The task: Return every line of the data below that includes the string "labels".

Segment Start: Given information

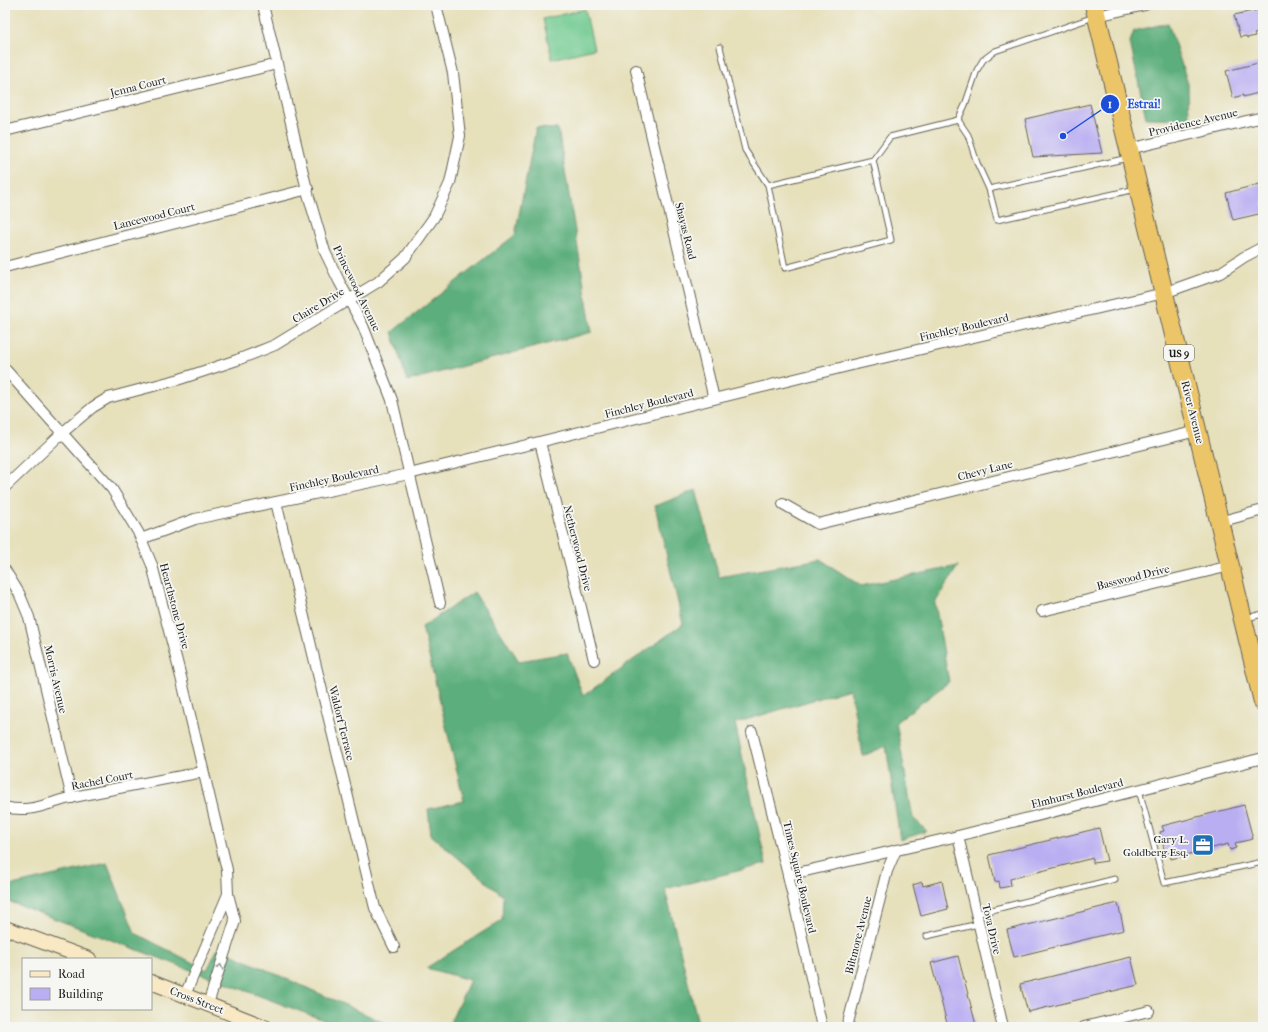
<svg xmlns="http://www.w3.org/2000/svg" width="1268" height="1032" viewBox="0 0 1268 1032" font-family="'IM FELL French Canon',serif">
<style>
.green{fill:#71ca91;stroke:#467356}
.forest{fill:#5cae7b;stroke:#3c654c}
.building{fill:#baaef2}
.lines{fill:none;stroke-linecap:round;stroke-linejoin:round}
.lane-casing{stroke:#636154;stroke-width:7}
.street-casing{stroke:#636154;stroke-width:12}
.secondary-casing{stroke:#636154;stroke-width:16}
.highway-casing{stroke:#636154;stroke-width:20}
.lane{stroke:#fff;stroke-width:5}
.street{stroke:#fff;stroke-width:10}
.secondary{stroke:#f8e8c3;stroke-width:14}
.highway{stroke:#edc569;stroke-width:18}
.oneway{stroke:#999}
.labels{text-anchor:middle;stroke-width:3.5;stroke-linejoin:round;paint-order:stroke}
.shield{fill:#f6f6f2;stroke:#5d5d5c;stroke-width:1}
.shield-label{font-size:10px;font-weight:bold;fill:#1c1c1c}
.street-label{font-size:11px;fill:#1c1c1c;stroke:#f6f6f2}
.poi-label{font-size:11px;fill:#1c1c1c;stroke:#f6f6f2;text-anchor:end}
.leader{fill:none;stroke:#1d4ed8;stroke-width:1.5}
.callout-dot{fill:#1d4ed8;stroke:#f6f6f2;stroke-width:1.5}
.mark-label{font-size:12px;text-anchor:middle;font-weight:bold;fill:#fff}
.callout-label{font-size:12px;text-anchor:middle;font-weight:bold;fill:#1d4ed8;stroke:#f6f6f2;stroke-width:3.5;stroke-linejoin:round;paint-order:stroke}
</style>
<rect width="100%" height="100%" fill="#f6f6f2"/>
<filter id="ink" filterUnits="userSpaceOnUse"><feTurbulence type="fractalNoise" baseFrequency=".025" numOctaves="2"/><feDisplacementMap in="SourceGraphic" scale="8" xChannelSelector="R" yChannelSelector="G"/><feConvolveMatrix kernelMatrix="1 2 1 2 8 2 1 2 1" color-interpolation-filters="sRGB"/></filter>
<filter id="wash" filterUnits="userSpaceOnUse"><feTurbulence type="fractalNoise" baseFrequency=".012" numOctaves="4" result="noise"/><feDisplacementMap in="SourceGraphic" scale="16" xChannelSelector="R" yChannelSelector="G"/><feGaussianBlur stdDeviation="0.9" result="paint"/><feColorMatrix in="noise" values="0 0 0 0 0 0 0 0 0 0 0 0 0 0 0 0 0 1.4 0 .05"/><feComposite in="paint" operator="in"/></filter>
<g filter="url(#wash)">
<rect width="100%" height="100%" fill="#e6e0bb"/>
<path class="green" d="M585 9 594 49 552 59 543 19Z"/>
<g class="forest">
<path d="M1168 23 1188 84 1189 119 1146 118 1130 42 1134 31Z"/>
<path d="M536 128 558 129 592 332 407 381 392 332 515 235Z"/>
<path d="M696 490 719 577 820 559 861 586 958 566 935 603 949 682 896 722 913 818 927 831 900 840 886 746 863 756 850 689 735 723 766 864 665 889 699 1027H448L470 980 426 968 502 920 503 896 431 835 428 809 464 801 422 627 474 592 519 661 567 653 583 696 683 624 655 506Z"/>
<path d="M107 863 135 933 207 970 218 948 394 1027H342L5 900V885L8 886Z"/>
</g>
<g id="blocks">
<g class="building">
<path d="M1263 9V31L1254 34 1255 36 1247 38 1246 36 1240 37 1234 15Z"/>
<path d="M1262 62 1263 68V90L1258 91V93L1243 97V95L1233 98 1226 71Z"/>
<path d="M1090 104 1102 153 1033 157 1025 119Z"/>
<path d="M1263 183V213L1233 220 1226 193Z"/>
<path d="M1244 805 1253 839 1235 843 1236 848 1230 850 1228 844 1171 859 1169 852 1165 853 1160 832 1164 831 1162 826Z"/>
<path d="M1099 828 1107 861 1093 863V858L1010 879 1011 886 1000 888 999 881 995 882 989 855Z"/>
<path d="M942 881 948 909 921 916 913 885 922 882 923 886Z"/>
<path d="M1118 903 1124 930 1014 957 1007 930Z"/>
<path d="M958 956 976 1025 970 1027H948L931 963Z"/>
<path d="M1131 957 1138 985 1028 1012 1020 984Z"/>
</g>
</g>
</g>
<g filter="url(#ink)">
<use href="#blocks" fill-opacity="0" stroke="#636154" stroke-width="1"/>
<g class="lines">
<g class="lane-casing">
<g id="lane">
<path d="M720 47 745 150 768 185 785 268 891 240 873 160"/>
<path d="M958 120 968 135 977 163 989 189 1128 158"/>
<path d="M768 185 873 160 890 137 958 120 965 105 977 70 983 60 995 51 1094 17"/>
<path d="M989 189 997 220 1136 189"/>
<path d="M1246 618 1263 614"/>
<path d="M1139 790 1164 883 1263 862"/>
<path d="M976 914 1115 879"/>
<path d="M927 936 978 924"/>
</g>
</g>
<g class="street-casing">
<g id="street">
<path d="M263 5 308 194 325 252 339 281 363 326 392 400 440 603"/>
<path d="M1097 16 1145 5"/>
<path d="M636 70 714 399"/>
<path d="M5 131 277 64"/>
<path d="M1129 149 1263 117"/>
<path d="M5 267 308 189"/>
<path d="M5 369 112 489 138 532 152 565 181 677 227 870 228 894 235 921 208 1004"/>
<path d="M540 442 594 660"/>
<path d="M5 487 62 433 93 407 108 398 180 379 237 360 275 345 378 282 405 258 434 217 450 183 460 136 453 73 436 5"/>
<path d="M276 502 375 908 394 947"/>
<path d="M783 504 818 524 1197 431"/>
<path d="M1219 522 1263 510"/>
<path d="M141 539 195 519 409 474 852 365 1164 293 1220 273 1244 257 1263 247"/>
<path d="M5 570 19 593 29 617 72 798"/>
<path d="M1042 611 1230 566"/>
<path d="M752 732 788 875 822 1027"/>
<path d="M5 807C31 814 49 802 74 797 117 788 160 780 203 772"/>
<path d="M958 836 1003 1027"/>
<path d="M788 875 958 836 1263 758"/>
<path d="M185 995 228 894"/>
<path d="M847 1027 887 871 896 850"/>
<path d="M1084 1027 1149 1011"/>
</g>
</g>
<g class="secondary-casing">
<g id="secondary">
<path d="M5 928 89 959"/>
<path d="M151 982 265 1027"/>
</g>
</g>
<g class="highway-casing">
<path id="highway" d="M1094 5 1263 702"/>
</g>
<use href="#lane" class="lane"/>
<use href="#street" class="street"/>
<use href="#secondary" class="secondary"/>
<use href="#highway" class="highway"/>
</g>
<defs><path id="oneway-chevron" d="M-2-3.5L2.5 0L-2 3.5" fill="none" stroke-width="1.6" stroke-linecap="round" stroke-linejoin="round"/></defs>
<use class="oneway" href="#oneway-chevron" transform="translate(220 967) rotate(-72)"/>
</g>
<defs>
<g id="office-square" transform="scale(1.15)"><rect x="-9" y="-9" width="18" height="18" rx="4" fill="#1f6fb2" stroke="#f6f6f2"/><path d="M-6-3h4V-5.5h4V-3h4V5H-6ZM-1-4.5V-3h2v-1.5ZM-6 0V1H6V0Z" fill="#fff"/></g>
</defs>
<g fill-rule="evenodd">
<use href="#office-square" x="1203" y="845"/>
</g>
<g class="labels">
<rect class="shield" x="1164" y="345" width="30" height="16" rx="3"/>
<g class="shield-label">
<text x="1179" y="357">US 9</text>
</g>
<g class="street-label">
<text transform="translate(138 86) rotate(-14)" y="4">Jenna Court</text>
<text transform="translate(1193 122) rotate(-13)" y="4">Providence Avenue</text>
<text transform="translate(154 216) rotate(-14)" y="4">Lancewood Court</text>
<text transform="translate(686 231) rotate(76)" y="4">Shayas Road</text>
<text transform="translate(357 288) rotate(64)" y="4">Princewood Avenue</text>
<text transform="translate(318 305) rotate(-31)" y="4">Claire Drive</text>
<text transform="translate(964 327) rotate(-13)" y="4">Finchley Boulevard</text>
<text transform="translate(649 403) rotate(-14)" y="4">Finchley Boulevard</text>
<text transform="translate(1193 412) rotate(76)" y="4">River Avenue</text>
<text transform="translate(985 470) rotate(-14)" y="4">Chevy Lane</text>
<text transform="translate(334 478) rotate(-12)" y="4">Finchley Boulevard</text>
<text transform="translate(578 548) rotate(76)" y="4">Netherwood Drive</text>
<text transform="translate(1133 577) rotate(-14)" y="4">Basswood Drive</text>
<text transform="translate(175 606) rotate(75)" y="4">Hearthstone Drive</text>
<text transform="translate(56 679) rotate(77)" y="4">Morris Avenue</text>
<text transform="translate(342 723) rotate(76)" y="4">Waldorf Terrace</text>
<text transform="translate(102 780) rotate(-11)" y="4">Rachel Court</text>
<text transform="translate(1077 793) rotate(-14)" y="4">Elmhurst Boulevard</text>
<text transform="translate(800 877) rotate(77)" y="4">Times Square Boulevard</text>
<text transform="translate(992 929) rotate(77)" y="4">Tova Drive</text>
<text transform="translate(858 935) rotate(-76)" y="4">Biltmore Avenue</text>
<text transform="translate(197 1000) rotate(21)" y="4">Cross Street</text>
</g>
<g class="poi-label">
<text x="1188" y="843">Gary L.<tspan x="1188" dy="13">Goldberg Esq.</tspan></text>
</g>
</g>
<path class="leader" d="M1063 136L1110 104"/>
<g class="callout-dot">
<circle cx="1063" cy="136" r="4"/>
<circle cx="1110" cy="104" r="10"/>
</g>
<g class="mark-label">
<text x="1110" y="108">1</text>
</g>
<g class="callout-label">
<text x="1144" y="108">Estrai!</text>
</g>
<rect width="1268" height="1032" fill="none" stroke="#f6f6f2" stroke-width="20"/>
<rect x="22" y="958" width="130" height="52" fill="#f6f6f2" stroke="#9f9f9c"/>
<rect x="30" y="971" width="20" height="6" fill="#f8e8c3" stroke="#9f9f9c"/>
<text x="58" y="978" font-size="12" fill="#1c1c1c">Road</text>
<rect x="30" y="988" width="20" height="12" fill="#baaef2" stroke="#9f9f9c"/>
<text x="58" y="998" font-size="12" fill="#1c1c1c">Building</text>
</svg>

Segment End: Given information

Answer below:
.labels{text-anchor:middle;stroke-width:3.5;stroke-linejoin:round;paint-order:stroke}
<g class="labels">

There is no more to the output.